The recent excitement of "American Idol" had Beaufort County and the entire nation voting with enthusiasm after watching candidate performances. The beauty of the show is that a winner was selected in just a few months. No nasty ads, no constant talk show rants, no expensive campaigns and roadside sign litter -- and all done with a few TV shows and voting. Sure, you can vote twice, even a lot more than that if you want to, but so what?

U.S. politics has become a grueling mix of constant political rhetoric and gamesmanship. Politics has been a major social disruption, and in the end, there's an election left up to the long and often disputed methodology of the Electoral College to decide the winner.

This raises the question as to why we shouldn't just get rid of the Electoral College and adopt the tremendously successful and interesting "American Idol" program for national politics. Yes, let's have White House Idol.

Use the same rules as the show, with a few twists to make it more interesting and to keep it honest. Let the panel of judges be one biased commentator from each network ... each can say whatever he or she wants ... "You're in it to win it!"; "My leg is tingling!" or whatever, but the call-in votes decide.

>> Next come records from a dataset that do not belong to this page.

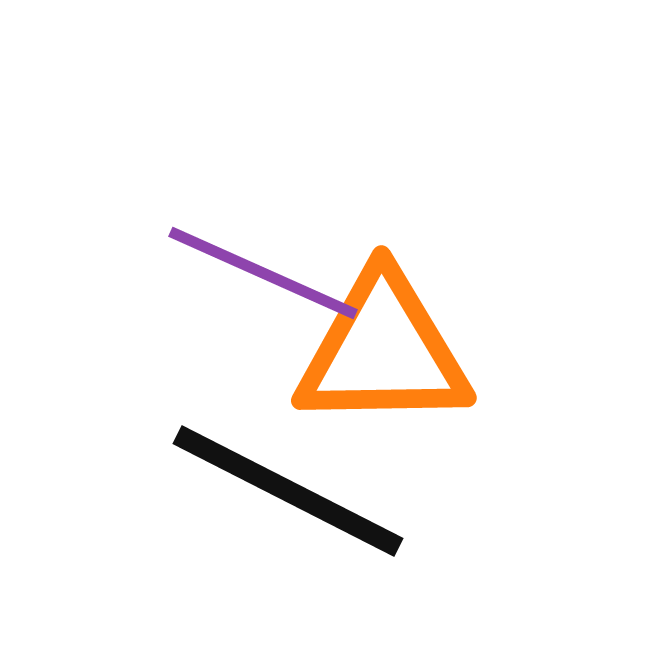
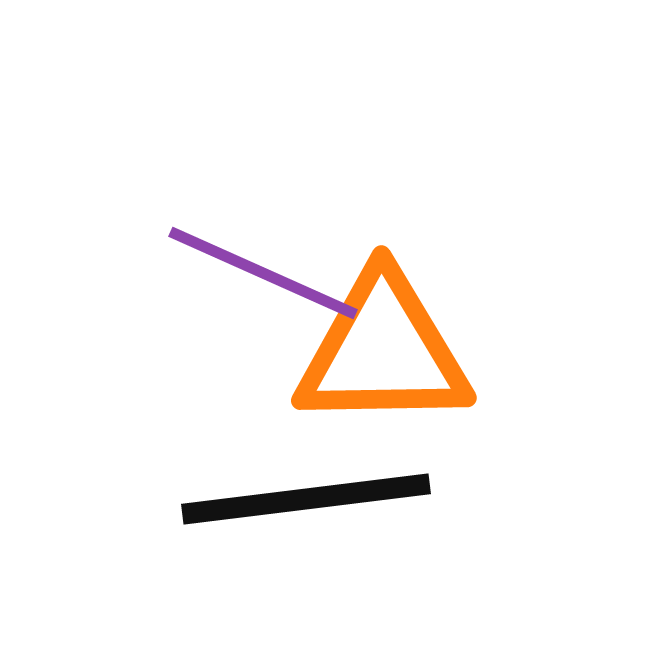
black line: moved 18 px right, 8 px down; rotated 34 degrees counterclockwise
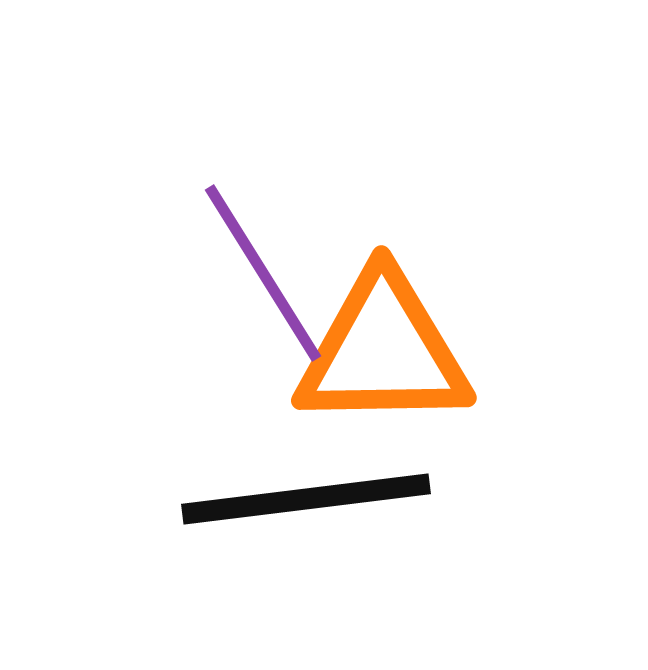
purple line: rotated 34 degrees clockwise
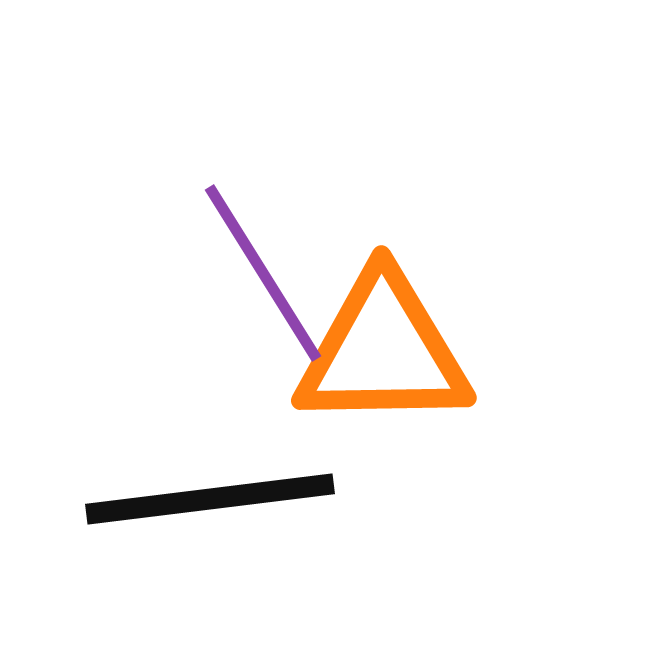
black line: moved 96 px left
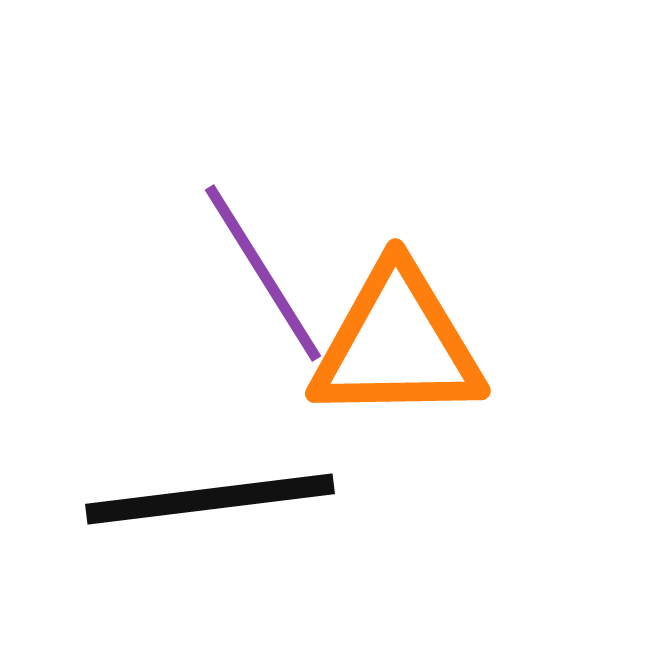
orange triangle: moved 14 px right, 7 px up
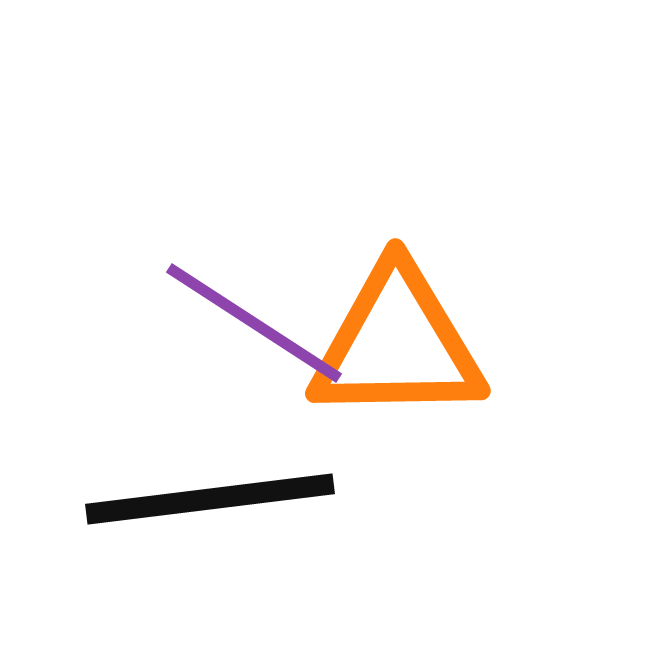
purple line: moved 9 px left, 50 px down; rotated 25 degrees counterclockwise
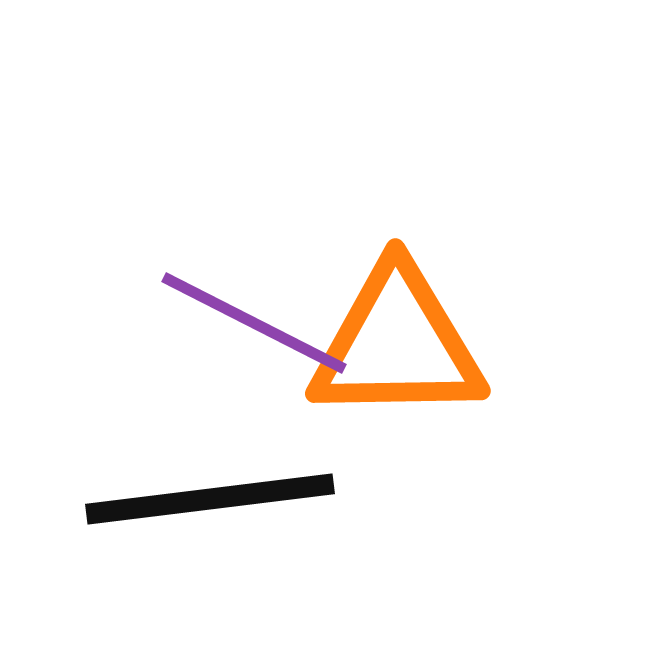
purple line: rotated 6 degrees counterclockwise
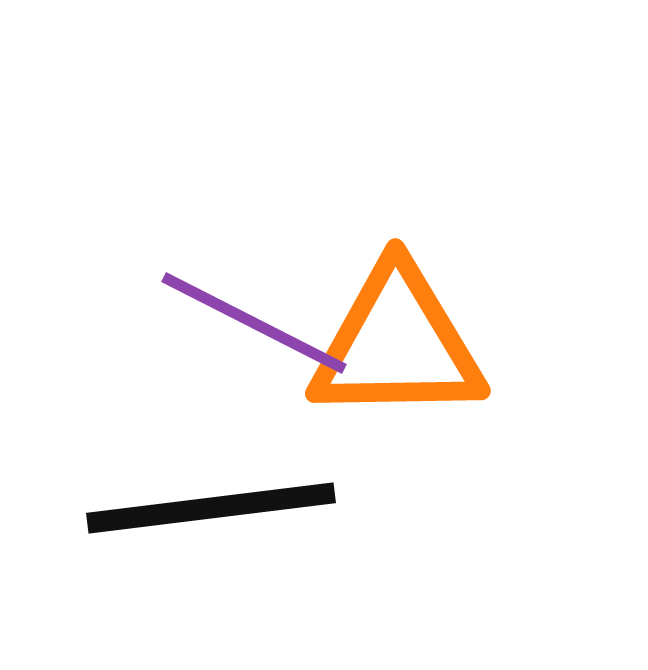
black line: moved 1 px right, 9 px down
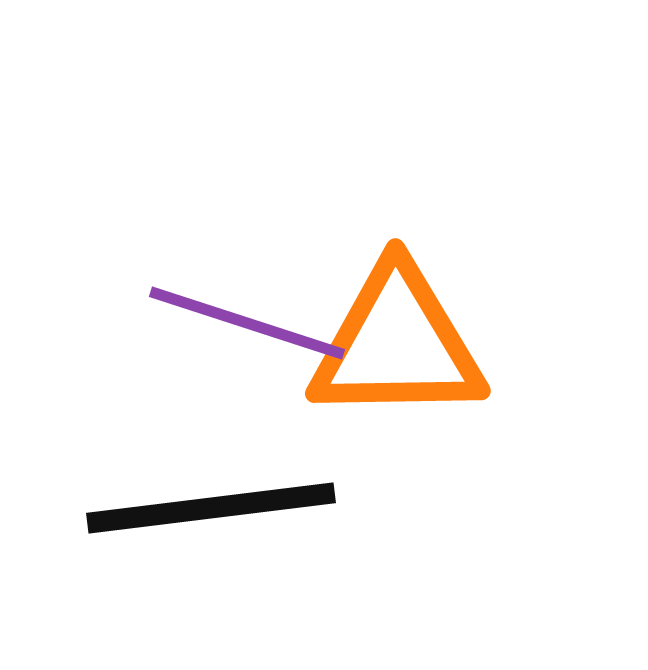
purple line: moved 7 px left; rotated 9 degrees counterclockwise
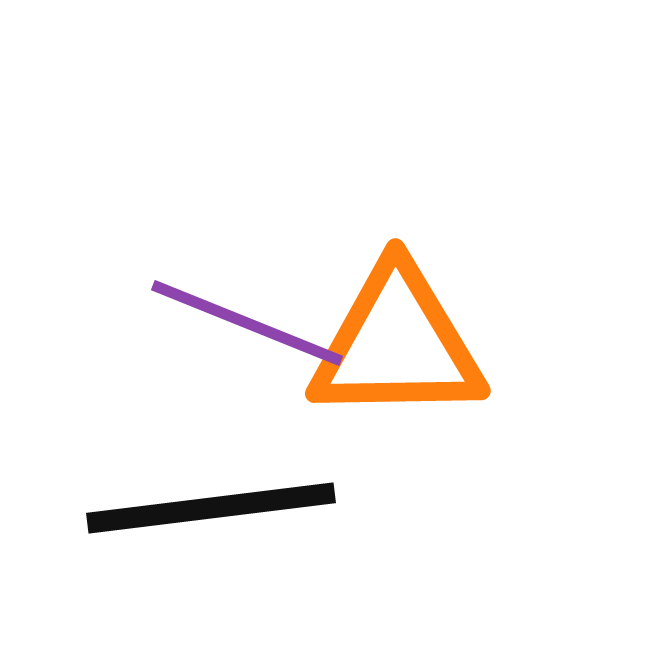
purple line: rotated 4 degrees clockwise
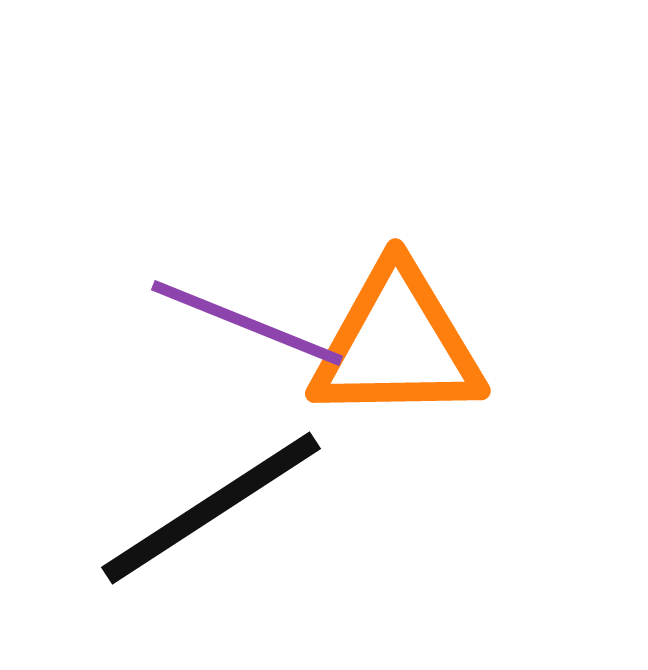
black line: rotated 26 degrees counterclockwise
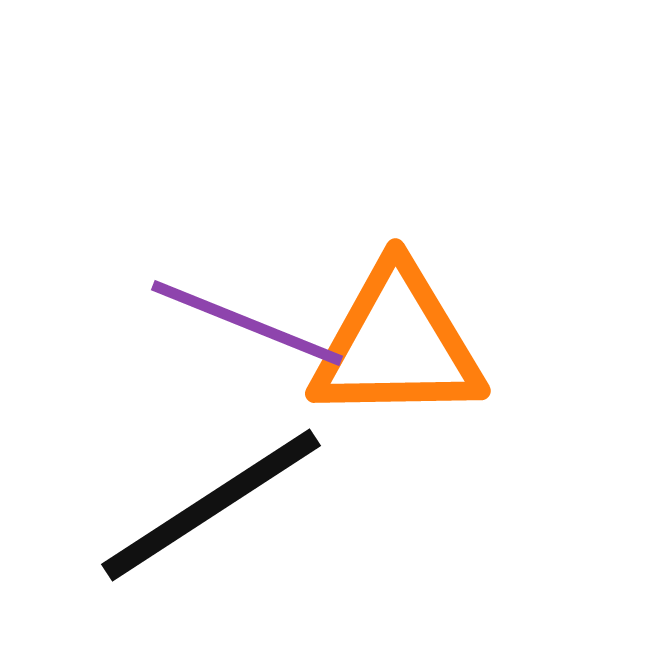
black line: moved 3 px up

OK, how do we cut out the underaged voters? We don't. To make everything perfectly fair, anyone who has enough interest to vote can vote. If you want to run up the votes, just like the fans do on "American Idol," go for it. Let the PACs spend whatever they want on voting ... hey, it's the American way. Everybody is involved, everybody decides, and the winner will be the top vote-getter. No political parties, no more election garbage cluttering our media, minds, and roadways.

The candidates could do whatever they want when they are in the spotlight: talk, expound their political credentials or experience; they can also sing, dance, tell lies, or whatever they think it will take to make them the White House Idol.

Here's a good idea for when it gets to the Final Two. The panel of judges gets to ask each of the two remaining candidates questions, about anything, including what they may have said in earlier competitions. But the contestants have to be hooked up to a lie detector, so viewers can see the Truth-Lie results of any question. A lie might not be all that bad; as a matter of fact some folks might like the answer.

The rules should allow, or even encourage, lying to make the contestants more comfortable and the competition more politically familiar. Then the public can be left to pass the judgment via their votes, with complete knowledge of what the lies were. Now wouldn't that be refreshing?

I don't know about you, but I'm ready for White House Idol.